* ASSIGNED TASK
Apart from the pictures, reproduce the data below exactly as it stands.

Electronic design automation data
▼▼▼

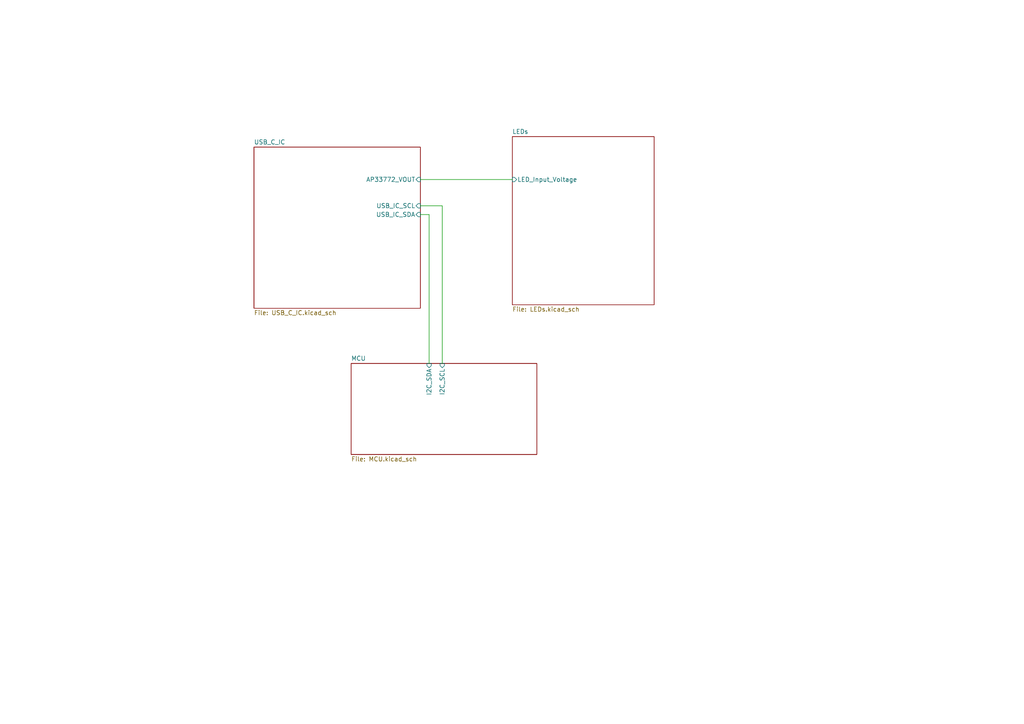
<source format=kicad_sch>
(kicad_sch
	(version 20250114)
	(generator "eeschema")
	(generator_version "9.0")
	(uuid "df06901f-4c94-45fd-9b10-d1e99011d9f7")
	(paper "A4")
	(lib_symbols)
	(wire
		(pts
			(xy 128.27 59.69) (xy 121.92 59.69)
		)
		(stroke
			(width 0)
			(type default)
		)
		(uuid "2cc6f416-ee10-4434-b8e2-9093f2c5cfea")
	)
	(wire
		(pts
			(xy 121.92 62.23) (xy 124.46 62.23)
		)
		(stroke
			(width 0)
			(type default)
		)
		(uuid "37e9536e-de77-4c3b-b4e7-c854bbaec81c")
	)
	(wire
		(pts
			(xy 121.92 52.07) (xy 148.59 52.07)
		)
		(stroke
			(width 0)
			(type default)
		)
		(uuid "d4fc5efc-b544-440c-a7ae-139cbef75792")
	)
	(wire
		(pts
			(xy 124.46 62.23) (xy 124.46 105.41)
		)
		(stroke
			(width 0)
			(type default)
		)
		(uuid "e44ff12d-584e-4f06-982c-9a5cc4f88058")
	)
	(wire
		(pts
			(xy 128.27 105.41) (xy 128.27 59.69)
		)
		(stroke
			(width 0)
			(type default)
		)
		(uuid "f022762d-9a57-4fb9-891d-0554a8cbbb6d")
	)
	(sheet
		(at 73.66 42.672)
		(size 48.26 46.736)
		(exclude_from_sim no)
		(in_bom yes)
		(on_board yes)
		(dnp no)
		(fields_autoplaced yes)
		(stroke
			(width 0.1524)
			(type solid)
		)
		(fill
			(color 0 0 0 0.0000)
		)
		(uuid "1a8e9fa9-bdc7-4e76-ae1e-541b968b9dcd")
		(property "Sheetname" "USB_C_IC"
			(at 73.66 41.9604 0)
			(effects
				(font
					(size 1.27 1.27)
				)
				(justify left bottom)
			)
		)
		(property "Sheetfile" "USB_C_IC.kicad_sch"
			(at 73.66 89.9926 0)
			(effects
				(font
					(size 1.27 1.27)
				)
				(justify left top)
			)
		)
		(pin "AP33772_VOUT" input
			(at 121.92 52.07 0)
			(uuid "2437e9d4-0754-4165-bd3e-5fd971427600")
			(effects
				(font
					(size 1.27 1.27)
				)
				(justify right)
			)
		)
		(pin "USB_IC_SCL" input
			(at 121.92 59.69 0)
			(uuid "09ece97b-e79c-4b6e-a0e2-5285739739e2")
			(effects
				(font
					(size 1.27 1.27)
				)
				(justify right)
			)
		)
		(pin "USB_IC_SDA" input
			(at 121.92 62.23 0)
			(uuid "9660196a-4a01-4385-a94f-df076a4c0bef")
			(effects
				(font
					(size 1.27 1.27)
				)
				(justify right)
			)
		)
		(instances
			(project "USBC_Light_Simple"
				(path "/df06901f-4c94-45fd-9b10-d1e99011d9f7"
					(page "2")
				)
			)
		)
	)
	(sheet
		(at 101.854 105.41)
		(size 53.848 26.416)
		(exclude_from_sim no)
		(in_bom yes)
		(on_board yes)
		(dnp no)
		(fields_autoplaced yes)
		(stroke
			(width 0.1524)
			(type solid)
		)
		(fill
			(color 0 0 0 0.0000)
		)
		(uuid "56ee7f03-263b-49ea-8bad-dbbcc86dabc8")
		(property "Sheetname" "MCU"
			(at 101.854 104.6984 0)
			(effects
				(font
					(size 1.27 1.27)
				)
				(justify left bottom)
			)
		)
		(property "Sheetfile" "MCU.kicad_sch"
			(at 101.854 132.4106 0)
			(effects
				(font
					(size 1.27 1.27)
				)
				(justify left top)
			)
		)
		(pin "I2C_SCL" input
			(at 128.27 105.41 90)
			(uuid "db597e20-b23d-4dae-bfe6-61ccfe2b65e6")
			(effects
				(font
					(size 1.27 1.27)
				)
				(justify right)
			)
		)
		(pin "I2C_SDA" input
			(at 124.46 105.41 90)
			(uuid "cc1763fc-f617-462e-b4d4-c052050d5ff4")
			(effects
				(font
					(size 1.27 1.27)
				)
				(justify right)
			)
		)
		(instances
			(project "USBC_Light_Simple"
				(path "/df06901f-4c94-45fd-9b10-d1e99011d9f7"
					(page "4")
				)
			)
		)
	)
	(sheet
		(at 148.59 39.624)
		(size 41.148 48.768)
		(exclude_from_sim no)
		(in_bom yes)
		(on_board yes)
		(dnp no)
		(fields_autoplaced yes)
		(stroke
			(width 0.1524)
			(type solid)
		)
		(fill
			(color 0 0 0 0.0000)
		)
		(uuid "97ed1d27-543b-4ffe-a82a-b5ff7e3d7e72")
		(property "Sheetname" "LEDs"
			(at 148.59 38.9124 0)
			(effects
				(font
					(size 1.27 1.27)
				)
				(justify left bottom)
			)
		)
		(property "Sheetfile" "LEDs.kicad_sch"
			(at 148.59 88.9766 0)
			(effects
				(font
					(size 1.27 1.27)
				)
				(justify left top)
			)
		)
		(pin "LED_Input_Voltage" input
			(at 148.59 52.07 180)
			(uuid "3f47aee8-536f-4b2c-a7d7-afdfb6767bae")
			(effects
				(font
					(size 1.27 1.27)
				)
				(justify left)
			)
		)
		(instances
			(project "USBC_Light_Simple"
				(path "/df06901f-4c94-45fd-9b10-d1e99011d9f7"
					(page "3")
				)
			)
		)
	)
	(sheet_instances
		(path "/"
			(page "1")
		)
	)
	(embedded_fonts no)
)

</source>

▲▲▲

* ANSWER SPACE
<source format=kicad_sch>
(kicad_sch
	(version 20250114)
	(generator "eeschema")
	(generator_version "9.0")
	(uuid "df06901f-4c94-45fd-9b10-d1e99011d9f7")
	(paper "A4")
	(lib_symbols)
	(wire
		(pts
			(xy 128.27 59.69) (xy 121.92 59.69)
		)
		(stroke
			(width 0)
			(type default)
		)
		(uuid "2cc6f416-ee10-4434-b8e2-9093f2c5cfea")
	)
	(wire
		(pts
			(xy 121.92 62.23) (xy 124.46 62.23)
		)
		(stroke
			(width 0)
			(type default)
		)
		(uuid "37e9536e-de77-4c3b-b4e7-c854bbaec81c")
	)
	(wire
		(pts
			(xy 121.92 52.07) (xy 148.59 52.07)
		)
		(stroke
			(width 0)
			(type default)
		)
		(uuid "d4fc5efc-b544-440c-a7ae-139cbef75792")
	)
	(wire
		(pts
			(xy 124.46 62.23) (xy 124.46 105.41)
		)
		(stroke
			(width 0)
			(type default)
		)
		(uuid "e44ff12d-584e-4f06-982c-9a5cc4f88058")
	)
	(wire
		(pts
			(xy 128.27 105.41) (xy 128.27 59.69)
		)
		(stroke
			(width 0)
			(type default)
		)
		(uuid "f022762d-9a57-4fb9-891d-0554a8cbbb6d")
	)
	(sheet
		(at 73.66 42.672)
		(size 48.26 46.736)
		(exclude_from_sim no)
		(in_bom yes)
		(on_board yes)
		(dnp no)
		(fields_autoplaced yes)
		(stroke
			(width 0.1524)
			(type solid)
		)
		(fill
			(color 0 0 0 0.0000)
		)
		(uuid "1a8e9fa9-bdc7-4e76-ae1e-541b968b9dcd")
		(property "Sheetname" "USB_C_IC"
			(at 73.66 41.9604 0)
			(effects
				(font
					(size 1.27 1.27)
				)
				(justify left bottom)
			)
		)
		(property "Sheetfile" "USB_C_IC.kicad_sch"
			(at 73.66 89.9926 0)
			(effects
				(font
					(size 1.27 1.27)
				)
				(justify left top)
			)
		)
		(pin "AP33772_VOUT" input
			(at 121.92 52.07 0)
			(uuid "2437e9d4-0754-4165-bd3e-5fd971427600")
			(effects
				(font
					(size 1.27 1.27)
				)
				(justify right)
			)
		)
		(pin "USB_IC_SCL" input
			(at 121.92 59.69 0)
			(uuid "09ece97b-e79c-4b6e-a0e2-5285739739e2")
			(effects
				(font
					(size 1.27 1.27)
				)
				(justify right)
			)
		)
		(pin "USB_IC_SDA" input
			(at 121.92 62.23 0)
			(uuid "9660196a-4a01-4385-a94f-df076a4c0bef")
			(effects
				(font
					(size 1.27 1.27)
				)
				(justify right)
			)
		)
		(instances
			(project "USBC_Light_Simple"
				(path "/df06901f-4c94-45fd-9b10-d1e99011d9f7"
					(page "2")
				)
			)
		)
	)
	(sheet
		(at 101.854 105.41)
		(size 53.848 26.416)
		(exclude_from_sim no)
		(in_bom yes)
		(on_board yes)
		(dnp no)
		(fields_autoplaced yes)
		(stroke
			(width 0.1524)
			(type solid)
		)
		(fill
			(color 0 0 0 0.0000)
		)
		(uuid "56ee7f03-263b-49ea-8bad-dbbcc86dabc8")
		(property "Sheetname" "MCU"
			(at 101.854 104.6984 0)
			(effects
				(font
					(size 1.27 1.27)
				)
				(justify left bottom)
			)
		)
		(property "Sheetfile" "MCU.kicad_sch"
			(at 101.854 132.4106 0)
			(effects
				(font
					(size 1.27 1.27)
				)
				(justify left top)
			)
		)
		(pin "I2C_SCL" input
			(at 128.27 105.41 90)
			(uuid "db597e20-b23d-4dae-bfe6-61ccfe2b65e6")
			(effects
				(font
					(size 1.27 1.27)
				)
				(justify right)
			)
		)
		(pin "I2C_SDA" input
			(at 124.46 105.41 90)
			(uuid "cc1763fc-f617-462e-b4d4-c052050d5ff4")
			(effects
				(font
					(size 1.27 1.27)
				)
				(justify right)
			)
		)
		(instances
			(project "USBC_Light_Simple"
				(path "/df06901f-4c94-45fd-9b10-d1e99011d9f7"
					(page "4")
				)
			)
		)
	)
	(sheet
		(at 148.59 39.624)
		(size 41.148 48.768)
		(exclude_from_sim no)
		(in_bom yes)
		(on_board yes)
		(dnp no)
		(fields_autoplaced yes)
		(stroke
			(width 0.1524)
			(type solid)
		)
		(fill
			(color 0 0 0 0.0000)
		)
		(uuid "97ed1d27-543b-4ffe-a82a-b5ff7e3d7e72")
		(property "Sheetname" "LEDs"
			(at 148.59 38.9124 0)
			(effects
				(font
					(size 1.27 1.27)
				)
				(justify left bottom)
			)
		)
		(property "Sheetfile" "LEDs.kicad_sch"
			(at 148.59 88.9766 0)
			(effects
				(font
					(size 1.27 1.27)
				)
				(justify left top)
			)
		)
		(pin "LED_Input_Voltage" input
			(at 148.59 52.07 180)
			(uuid "3f47aee8-536f-4b2c-a7d7-afdfb6767bae")
			(effects
				(font
					(size 1.27 1.27)
				)
				(justify left)
			)
		)
		(instances
			(project "USBC_Light_Simple"
				(path "/df06901f-4c94-45fd-9b10-d1e99011d9f7"
					(page "3")
				)
			)
		)
	)
	(sheet_instances
		(path "/"
			(page "1")
		)
	)
	(embedded_fonts no)
)

</source>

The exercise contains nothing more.